At the time, the RFEF was going through a complicated moment, staying afloat only thanks to Ormaechea's patience, justice, and seriousness, and also to the help of Luis Argüello and Joaquín Heredia, who were also members of Sociedad Gimnástica and Treasury officials, which allowed them to contact the Ministry of Finance to request tax exemption for sports fields and the declaration of these spaces as public utility entities. He also contacted the Argentine Football Association to organize a series of matches in South America.

Under his leadership, however, the situation with the several regional federations became increasingly unsustainable, reaching a breaking point in 1923, when the delegates of the regionals did not elect any member of the RFEF to attend the upcoming FIFA Congress, which caused Ormaechea and his team to resign, a request that was immediately accepted. In fact, the representatives of the Regional Federations had appointed Ormaechea as president only after Caña refused it.

===Manager of Spain===
In his functions as president, Ormaechea had the task of heading the Selection Committee of the Spanish national team, a triumvirate made up of himself, secretary Joaquín Heredia, and treasurer Luis Argüello, so he provisionally served as national coach in two friendly matches in early 1923, against France in San Sebastián on 28 January, which ended in a 3–0 win, and against Belgium in Antwerp on 4 February, which ended in a 1–0 loss.

==Later life==
After leaving the RFEF in 1923, Ormaechea returned to his law firm on Arenal Street, one of the most important in the capital, which he combined with his position as the Head of the Caja General de Depósitos (CGD), where he had the specific mission of managing the funds existing in it.

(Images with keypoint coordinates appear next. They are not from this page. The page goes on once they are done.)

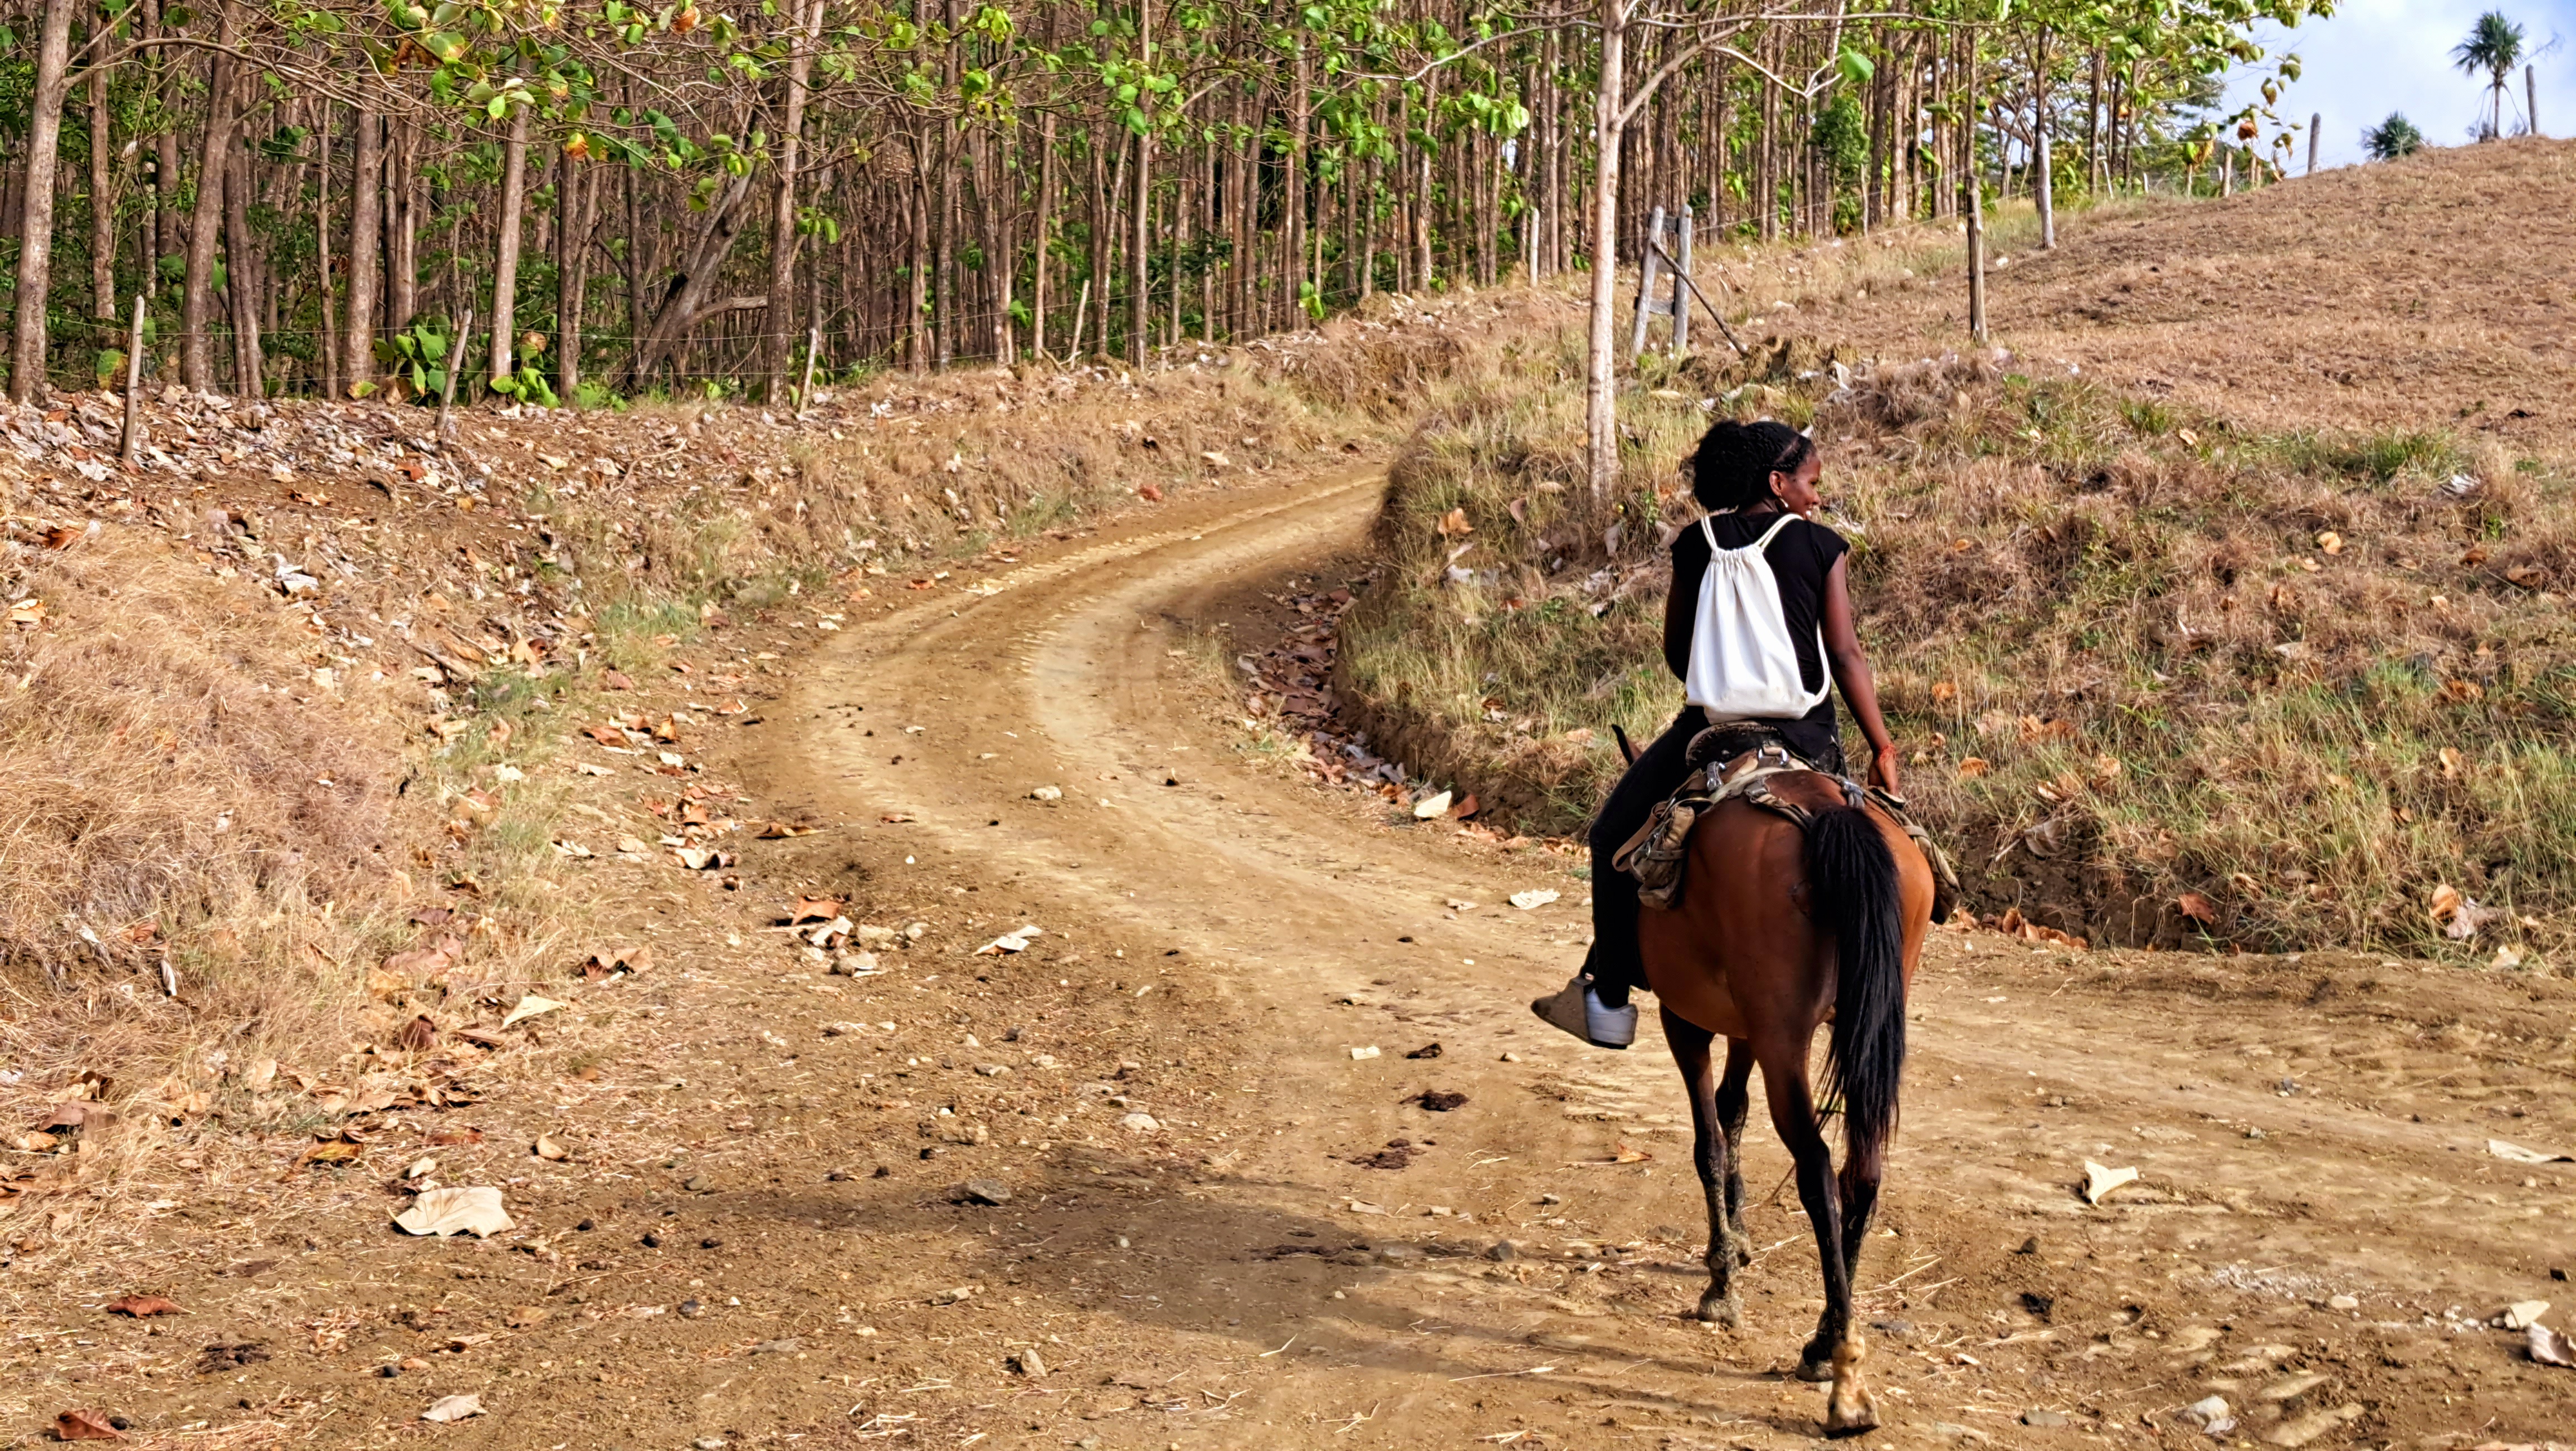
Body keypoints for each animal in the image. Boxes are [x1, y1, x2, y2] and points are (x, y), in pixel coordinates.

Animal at [1648, 778, 1937, 1433]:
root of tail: (1829, 812)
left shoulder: (1685, 1019)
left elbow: (1709, 1142)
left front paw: (1721, 1281)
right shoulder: (1743, 1028)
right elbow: (1732, 1112)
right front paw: (1735, 1236)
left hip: (1782, 1036)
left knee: (1817, 1172)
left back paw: (1845, 1378)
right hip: (1863, 1023)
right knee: (1862, 1177)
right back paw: (1825, 1342)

Throughout his career, he received several tributes and recognition from the National Court, the Bar Association, and the Academy of Jurisprudence. He has been described in the press as a "distinguished defense attorney", and likewise, in June 1925, he successfully defended a client who been accused of killing a waitress when a certain Dionisio Fernández Alegría was sentenced to over 14 years of temporary imprisonment for having committed that crime.

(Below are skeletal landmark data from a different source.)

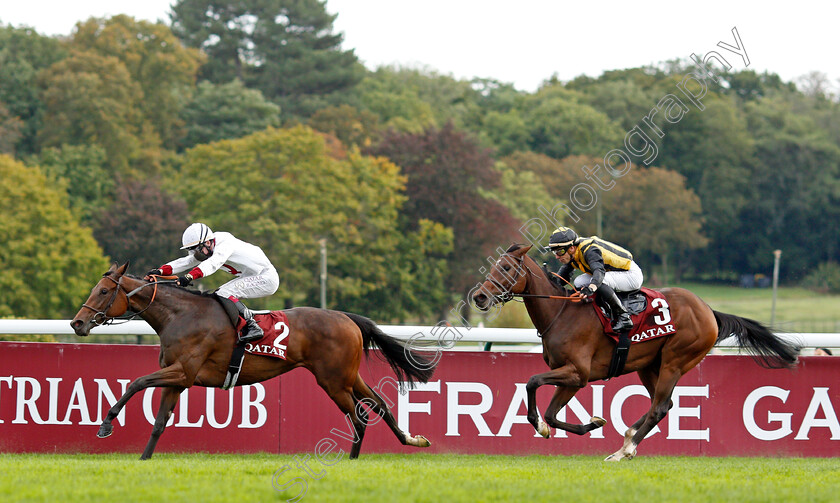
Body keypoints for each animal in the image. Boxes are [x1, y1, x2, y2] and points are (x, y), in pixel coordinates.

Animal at [69, 264, 436, 460]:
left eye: (104, 291)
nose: (77, 323)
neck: (181, 315)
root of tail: (346, 317)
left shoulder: (182, 371)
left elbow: (136, 382)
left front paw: (106, 424)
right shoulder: (179, 379)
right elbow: (159, 422)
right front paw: (144, 459)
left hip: (333, 381)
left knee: (359, 417)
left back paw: (351, 460)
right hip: (347, 376)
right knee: (379, 404)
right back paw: (411, 440)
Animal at [472, 246, 800, 462]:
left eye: (506, 268)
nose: (479, 297)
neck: (561, 312)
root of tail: (709, 311)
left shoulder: (577, 372)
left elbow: (531, 382)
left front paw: (541, 424)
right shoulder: (573, 378)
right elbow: (552, 414)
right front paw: (591, 423)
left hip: (675, 361)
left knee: (659, 406)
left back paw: (625, 450)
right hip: (649, 365)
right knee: (664, 403)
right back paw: (627, 438)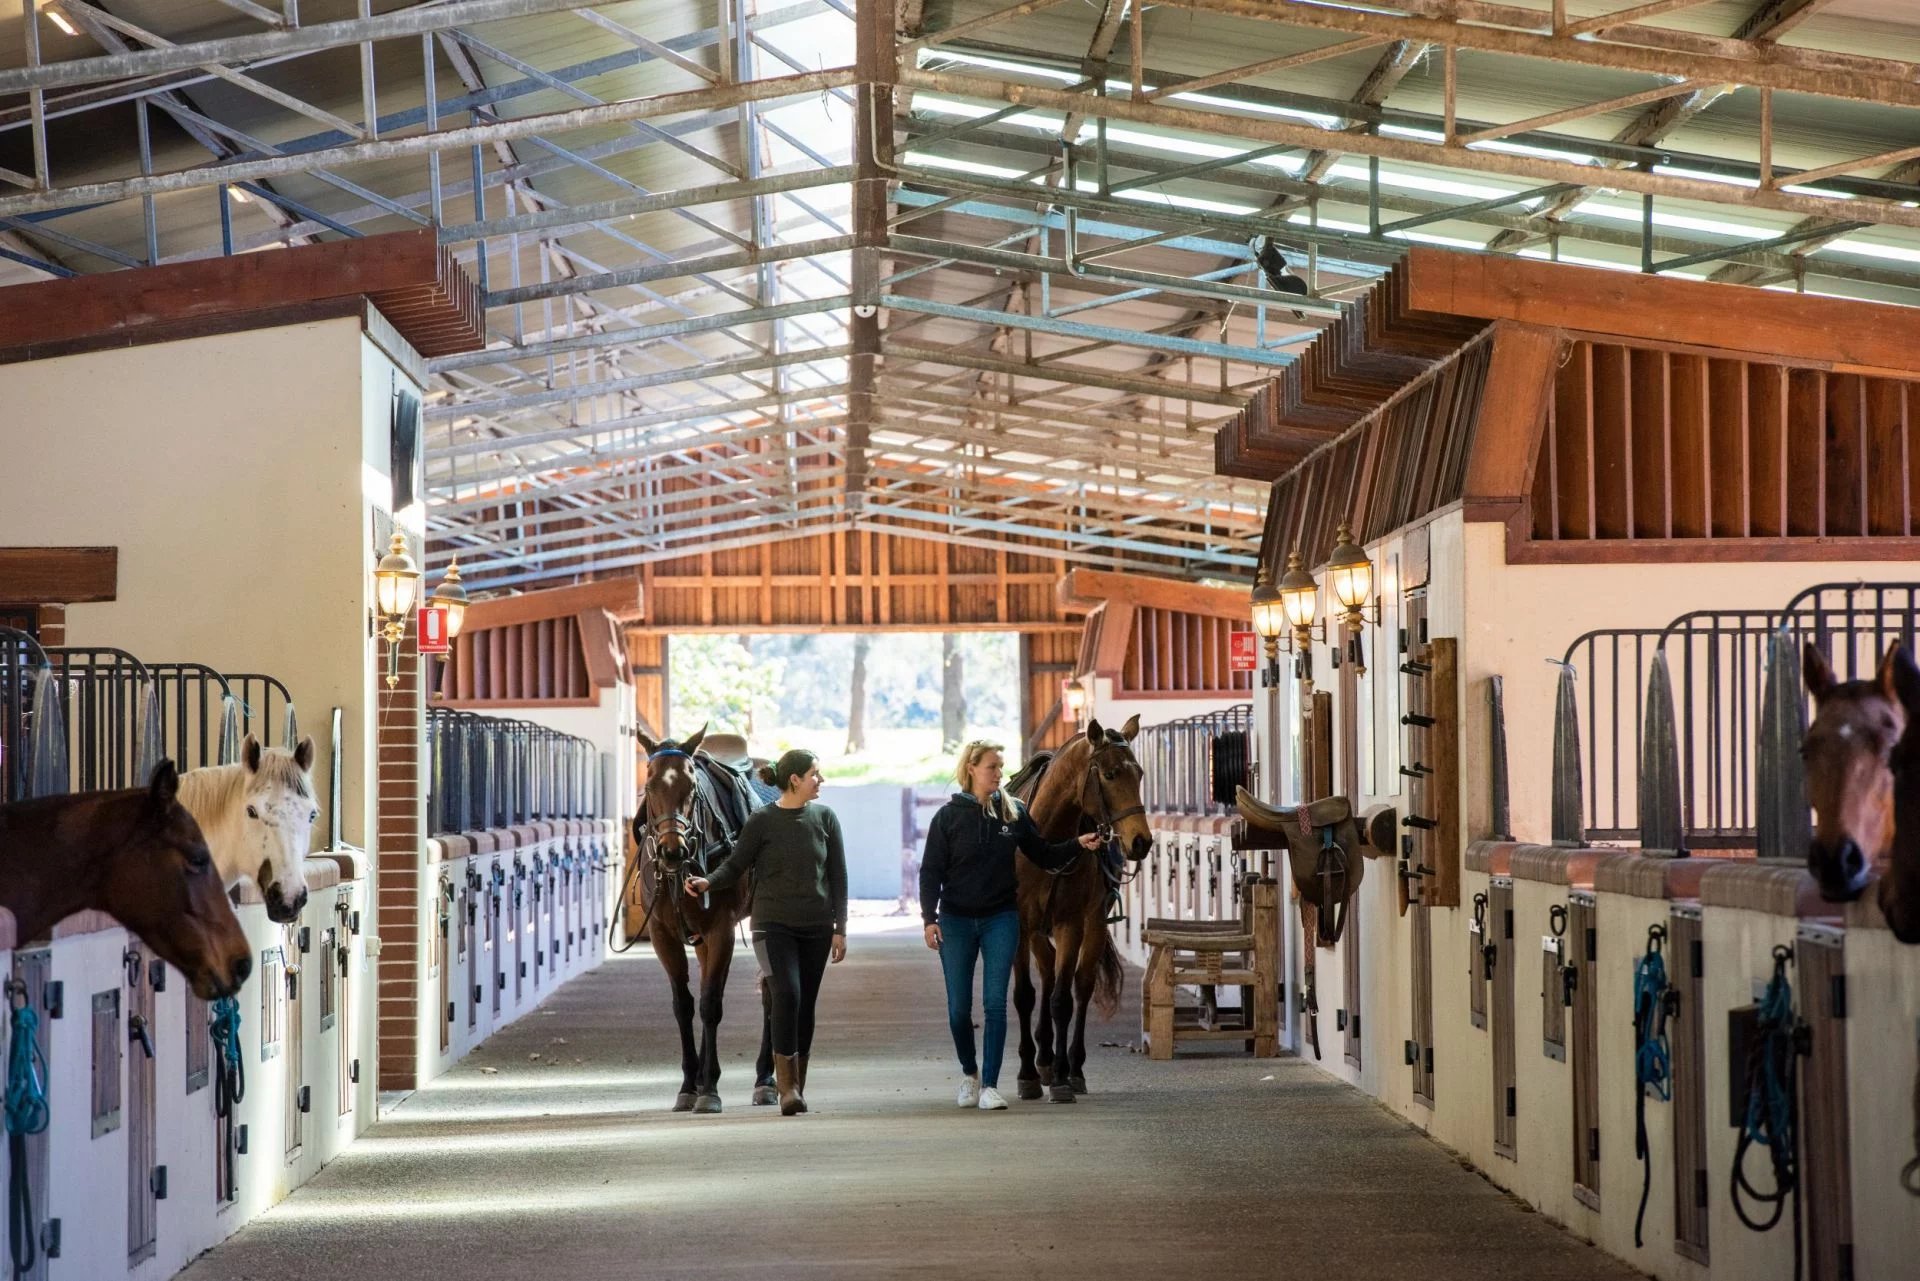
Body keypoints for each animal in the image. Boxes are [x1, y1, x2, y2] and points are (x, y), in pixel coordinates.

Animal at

In the late 1920s, Ormaechea decided to try his luck as a theatre entrepreneur, becoming the manager of theatres, such as Maravilla, Eslava, Cervantes and Pavón, as well as being the driving force behind several artists of the time, such as the beautiful actress Lola Arbelaiz, and even wrote some librettos. In February 1931, Ormaechea wrote the prologue of Fuentes Bejaraño, a book about bullfighting, in which he wrote an argument in its defense, describing it as "brave, strong, tragic and noble". In June 1932, he signed the deed of acquisition of the Maravillas theatre, to which he planned to make major reforms, including adding an extra floor. During this period, the local press described him as "a notable lawyer and an excellent writer", "the learned lawyer and intelligent man of theatres", or simply as a "legal expert and businessman".

Unlike football, however, one bad season was enough to ruin his entire theatre project financially, but due to his strong moral code about not leaving workers, artists, and employees on the street, Ormaechea made the difficult decision of acting against the law and embezzle 1,768,039 million pesetas from the CGD in October 1933, an action that he assumed with full responsibility when he was discovered. He thus ended up in prison after making some payments with public money. The court ruled that said "sums had to be returned either by its responsible author, or by his heirs.

In 1944, Ormaechea was involved in the correspondence related to the premiere of the "Peñamariana" play.

==Death==
Ormaechea was still alive in 1948, but the date of his death remains unconfirmed.